Before Trump, There Was Iacocca

Before Donald Trump, Lee Iacocca wanted to make America great again.

The ex-CEO of Chrysler died last week at the age of 94 after a career that transcended his industry and made him a pop-culture icon. Iacocca advocated the restoration of American manufacturing, championed punitive tariffs on Asian imports, and flirted with running for president in 1988.

His personal-brand development was a template for Trump’s successful presidential run in 2016, and the groundswell of support for Iacocca as the Democratic candidate reflected the enduring urge on both sides of the aisle for a populist businessman as president.

After a successful Detroit career that spanned the launch of the 1960s Ford Mustang and the 1980s Chrysler minivan, Iacocca became a national figure when he persuaded a Democratic Congress in 1979 to help bail out Chrysler.

His turnaround of the automaker (paying back federally guaranteed loans ahead of schedule) vaulted him to a 1980s symbol of America on the rebound. Chrysler turned a $1.7 billion loss in 1980 into a $2.4 billion profit by 1984.

The first-generation Italian immigrant’s subsequent autobiography, Iacocca (1984), cemented his brand — reigning on the New York Times best-seller list for 88 weeks, 37 more than Trump’s own The Art of the Deal, published three years later.

Chapter 28 of Iacocca was titled “Making America Great Again.” It might have been written by The Donald.

“Unless we act soon, we’re going to lose both steel and autos to Japan by the year 2000,” wrote Iacocca. “And worst of all, we will have given them up without a fight.”

Colorful, profane, with an ego bigger than Lake Michigan, Iacocca captured the American imagination with his plainspoken style.

Doron Levin, a long-time Detroit columnist and currently host of Sirius XM’s “In the Driver’s Seat,” says that Iacocca, like Trump and Ross Perot, was a brand that cut across political parties.

“They’re populists,” says Levin. “They could run in either political party depending on the election year. Trump saw an opportunity as a Republican in 2016 against Hillary Clinton. Iacocca seriously considered running as a Democrat in 1988 against George H. W. Bush.”

In his book Behind the Wheel at Chrysler, Levin wrote:

The loan guarantee debate, Chrysler’s subsequent return to health, and the publication of [Iacocca’s] best-selling autobiography conferred mythic status on him as the nation’s economic Winston Churchill. At the peak of his popularity, many Americans believed not only that Iacocca held the answers to the nation’s economic ills but also that he should lead the country as president.

Iacocca’s Trumpian call for a national industrial policy in 1988 fit perfectly with that generation’s Democratic party — its power base rooted in the Midwest, with union mouthpieces such as House Commerce Committee chairman John Dingell (D., Mich.) and caucus chair and future majority leader Dick Gephardt (D., Mo.) wielding power.

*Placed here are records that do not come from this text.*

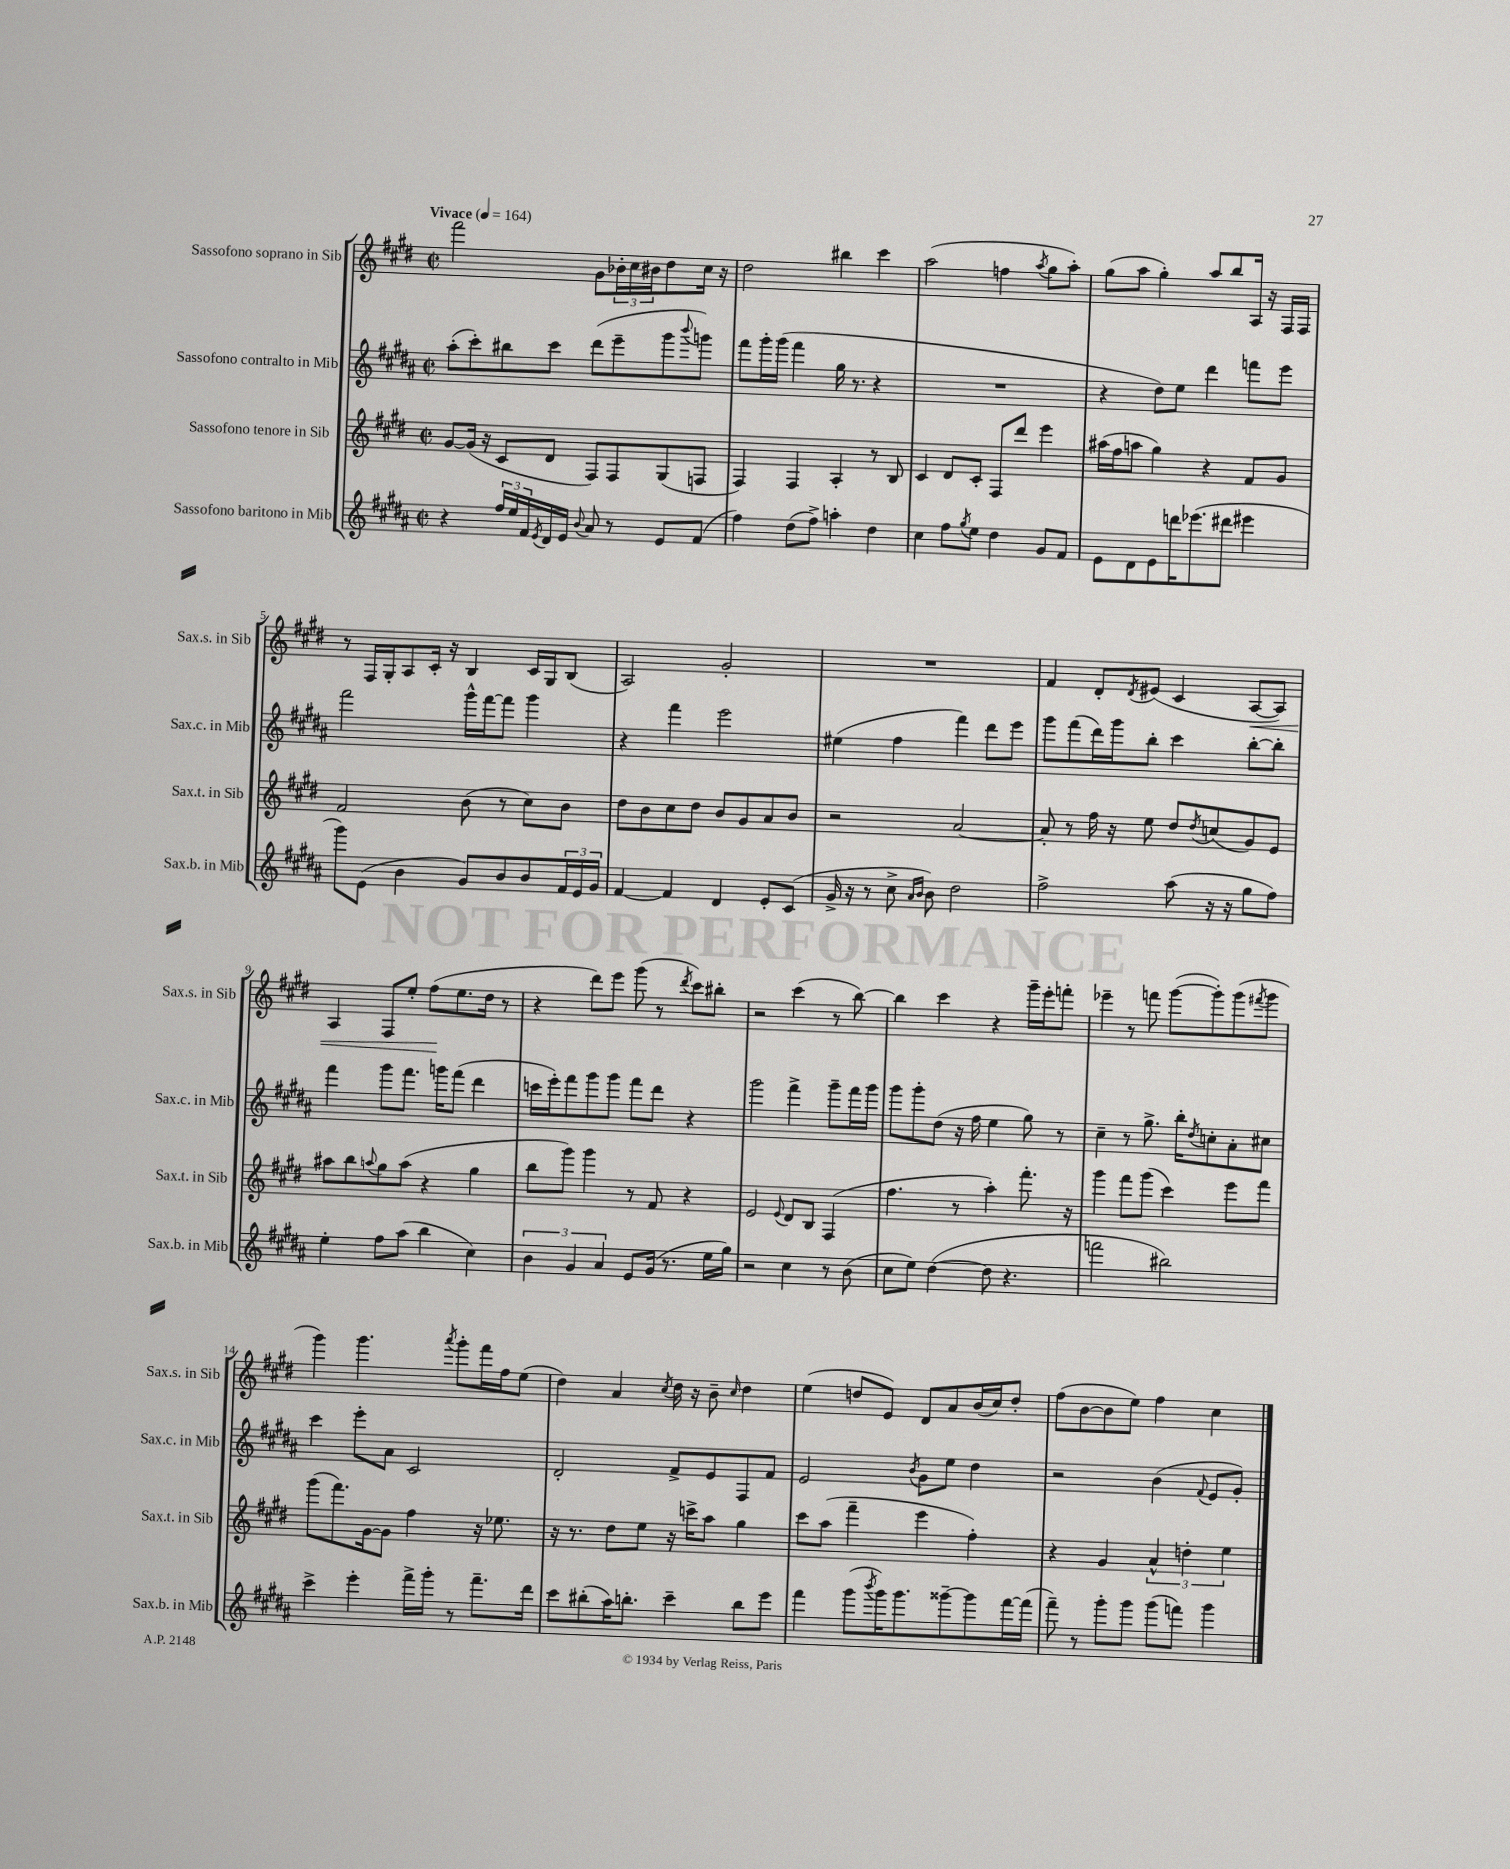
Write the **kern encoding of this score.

**kern	**kern	**kern	**kern
*staff4	*staff3	*staff2	*staff1
*clefG2	*clefG2	*clefG2	*clefG2
*k[f#c#g#d#a#]	*k[f#c#g#d#]	*k[f#c#g#d#a#]	*k[f#c#g#d#]
*M2/2	*M2/2	*M2/2	*M2/2
*met(c|)	*met(c|)	*met(c|)	*met(c|)
*MM164	*MM164	*MM164	*MM164
4r	[8g#	(8aa#'	2fff#
.	(16g#]	8ccc#')	.
.	16r	.	.
24ff#	8c#	8bb#	.
24ee	.	.	.
24f#	.	.	.
8qe	.	.	.
16d#	8d#	8ccc#	.
16e	.	.	.
8qqb	.	.	.
8a#	8F#)	(8ddd#	8g#
8r	8F#	8eee~	24b-'
.	.	.	24cc#
.	.	.	24b#
8e	(8G#	8ggg#	8dd#
.	.	8qqbbb	.
(8f#	8F	8ggg)	16cc#
.	.	.	16r
=	=	=	=
4ff#)	4F#)	8fff#	2dd#
.	.	16ggg#'	.
.	.	(16ggg#	.
(8dd#	4F#	4fff#	.
8ff#^)	.	.	.
4aa'	4A'	16gg#	4bb#
.	.	8.r	.
4dd#	8r	4r	4ccc#
.	8B	.	.
=	=	=	=
4cc#	4c#	1r	(2aa
8ff#	8d#	.	.
8qgg#	.	.	.
8ee	8c#'	.	.
4dd#	8F#	.	4ff
.	8ddd#	.	.
.	.	.	8qaa
8g#	4eee	.	8gg#
8f#	.	.	8aa')
=	=	=	=
8e	(16aa#	4r	(8gg#
.	16ff#	.	.
8d#	8aa	.	8aa
8e	4gg#)	8dd#)	4gg#')
16ddd	.	8ee	.
(8.eee-	.	.	.
.	4r	4ddd#	8aa
8ddd#	.	.	8bb
4eee#	8f#	8fff	16A
.	.	.	16r
.	8g#	8eee	16F#
.	.	.	16F#
=	=	=	=
8ggg#)	2f#	2fff#	8r
(8e	.	.	16F#
.	.	.	16G#'
4b	.	.	8A
.	.	.	16c#'
.	.	.	16r
8g#)	(8b	16ggg#^^	4B
.	.	[16fff#	.
8b	8r	8fff#]	.
8b	8cc#)	4ggg#	16c#
.	.	.	16G#
24f#	8b	.	(8B
24e	.	.	.
24g#	.	.	.
=	=	=	=
[4f#	8dd#	4r	2A)
.	8b	.	.
4f#]	8cc#	4fff#	.
.	8dd#	.	.
4d#	8b	2eee	2g#'
.	8g#	.	.
8e'	8a	.	.
(8c#	8b	.	.
=	=	=	=
16g#^	2r	(4ee#	1r
16r	.	.	.
8r	.	.	.
8cc#^	.	4ff#	.
16qqa#	.	.	.
16qqb	.	.	.
8b)	.	.	.
2dd#	[2a	4fff#)	.
.	.	8ddd#	.
.	.	8eee	.
=	=	=	=
2ff#^	8a']	8ggg#	4f#
.	8r	(8fff#	.
.	16ff#	16ddd#)	8d#'
.	16r	16ggg#	.
.	.	.	8qd#
.	8ee	8bb'	(8e#
(8aa#	8dd#	4ccc#	4c#
.	8qdd#	.	.
16r	(8cc	.	.
16r	.	.	.
8gg#	8g#)	[8bb'	[8A
8ff#)	8e	8bb']	8A])
=	=	=	=
4ee'	8aa#	4fff#	4A
.	8bb	.	.
.	8qqaa	.	.
8ff#	8gg#	8ggg#	8F#
(8aa#	(8aa	8.fff#	8ee'
4bb	4r	.	(8ff#
.	.	16ggg	.
.	.	(8fff#	8.ee
4cc#)	4gg#	4ddd#	.
.	.	.	16dd#
.	.	.	8r
=	=	=	=
6b	8bb	16ccc	4r
.	.	16eee')	.
.	8ggg#)	8fff#	.
6g#	.	.	.
.	4ggg#	8ggg#	8ddd#)
6a#	.	.	.
.	.	8ggg#	8eee
8e	8r	8fff#	(8ggg#
(16g#	8f#	8ddd#	8r
8.r	.	.	.
.	.	.	8qddd#
.	4r	4r	8ccc#)
16ee	.	.	8bb#'
16gg#)	.	.	.
=	=	=	=
2r	2e	2ggg#	2r
.	8qqe	.	.
4cc#	8d#	4fff#^	(4ccc#
.	8B	.	.
8r	(4F#	8ggg#~	8r
(8b	.	16fff#	[8bb)
.	.	16ggg#	.
=	=	=	=
8cc#	4.ff#	8ggg#	4bb]
8ee)	.	8ggg#'	.
([4dd#	.	(8dd#	4ccc#
.	8r	16r	.
.	.	16ff#	.
8dd#]	4aa')	4ee	4r
4.r	.	.	.
.	8.fff#'	8gg#)	16ggg#~
.	.	.	16eee'
.	.	8r	8fff'
.	16r	.	.
=	=	=	=
2fff	4ggg#	4cc#~	4eee-~
.	8fff#	8r	8r
.	(8ggg#	8.gg#^	8fff
2bb#)	4ccc#)	.	([8ggg#
.	.	16bb'	.
.	.	8qdd#	.
.	.	8cc'	8ggg#'])
.	8eee	8a#'	(8ggg#
.	.	.	8qfff#
.	8fff#	8cc#	8ggg#
=	=	=	=
4ccc#^	(8ggg#	4ccc#	4ggg#)
.	8.fff#)	.	.
4eee'	.	8eee'	4.ggg#
.	[16g#	.	.
.	8g#]	8a#	.
16fff#^	4ff#	2c#	.
16ggg#'	.	.	.
.	.	.	8qaaa
8r	.	.	8ggg#'
8.fff#~	16r	.	16fff#
.	8.ee-	.	16ff#
.	.	.	(8ee
16ddd#	.	.	.
=	=	=	=
8ccc#	16r	2d#'	4dd#)
.	8.r	.	.
(8bb#'	.	.	.
16aa#)	8dd#	.	4a
8.bb'	.	.	.
.	8ee	.	.
.	.	.	8qcc#
4ccc#~	16r	8f#^	16dd#
.	16ccc^	.	16r
.	8aa	8e	8b~
.	.	.	16qqcc#
8bb	4gg#	8F#	4dd#
8eee	.	8f#	.
=	=	=	=
4fff#	8ccc#	2e	(4ee
.	(8aa	.	.
(8ggg#	4fff#~	.	8dd
8qbbb	.	.	.
16ggg#)	.	.	8e)
8.ggg#	.	.	.
.	.	8qb	.
.	4eee	8g#	8d#
[8ggg##~	.	8ee	8a
8ggg##]	4ff#')	4dd#	(16b
.	.	.	16cc#)
[16fff#	.	.	8dd'
(16fff#]	.	.	.
=	=	=	=
8fff#~)	4r	2r	(8ff#
8r	.	.	[8b
8ggg#'	4g#	.	8b]
8ggg#	.	.	8ee)
(8ggg#	6a^^	(4b	4ff#
8fff)	.	.	.
.	6dd'	.	.
.	.	8qqf#	.
4ggg#	.	8e	4cc#
.	6ee	.	.
.	.	8g#')	.
==	==	==	==
*-	*-	*-	*-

TV newscasts and newspaper headlines in the early 1980s were filled with painful pictures of American steel mills and auto factories shuttering across the Midwest. Iacocca’s partnership with Washington to rescue Chrysler offered Democrats a white knight in the fight against Reagan Republicans’ policy of free-market economics.

Democrats and their media partisans embraced Iacocca’s call for a Beltway-led industrial policy.

“As important as it is, high tech will never employ the number of people that our basic industries do today,” wrote Iacocca. “In other words, our country needs a rational industrial policy. Governments all over the world plan — except for ours. . . . We’re the only advanced country in the world without an industrial policy.”

If Trump’s bogeyman is China, Iacocca’s was Japan. He warned of the Asian nation’s threat to America’s industrial base and stumped for import quotas.

“I am called a protectionist, I am really a free trader,” Iacocca said at the Detroit Economic Club speech some years later. “The thing that I want to protect is free trade. And the way you do that is you retaliate against those who don’t believe in it.”

Despite favorable polling numbers, Iacocca never threw his hat in the presidential ring.

“For myself, I concluded long ago that to run for president you’ve got to be overambitious or just plain crazy,” he would write years later.

Where would Iacocca fit in today’s political landscape? It’s hard to know. Like Trump, whose pro-business, protectionist policies simultaneously attract and repel conservatives, Iacocca was hard to pigeonhole.

After retiring from Chrysler in the 1990s, he helped start an electric-vehicle company, EV Global Motors, that pioneered the electric bicycles and scooters that are commonplace today and hailed by Democrats for their low emissions. Yet Iacocca would probably have cringed at the takeover of the Democratic party by Californians such as Nancy Pelosi and recent Commerce Committee chair Henry Waxman and their Silicon Valley sponsors.

Today’s planet-saving Green New Deal industrial policy is a long way from Iacocca’s vision of saving the Rust Belt.

The lure of the celebrity executive endures, however. Trump is now president. And a recent Zogby 2020 campaign poll found Oprah Winfrey leading Trump by 53 to 47.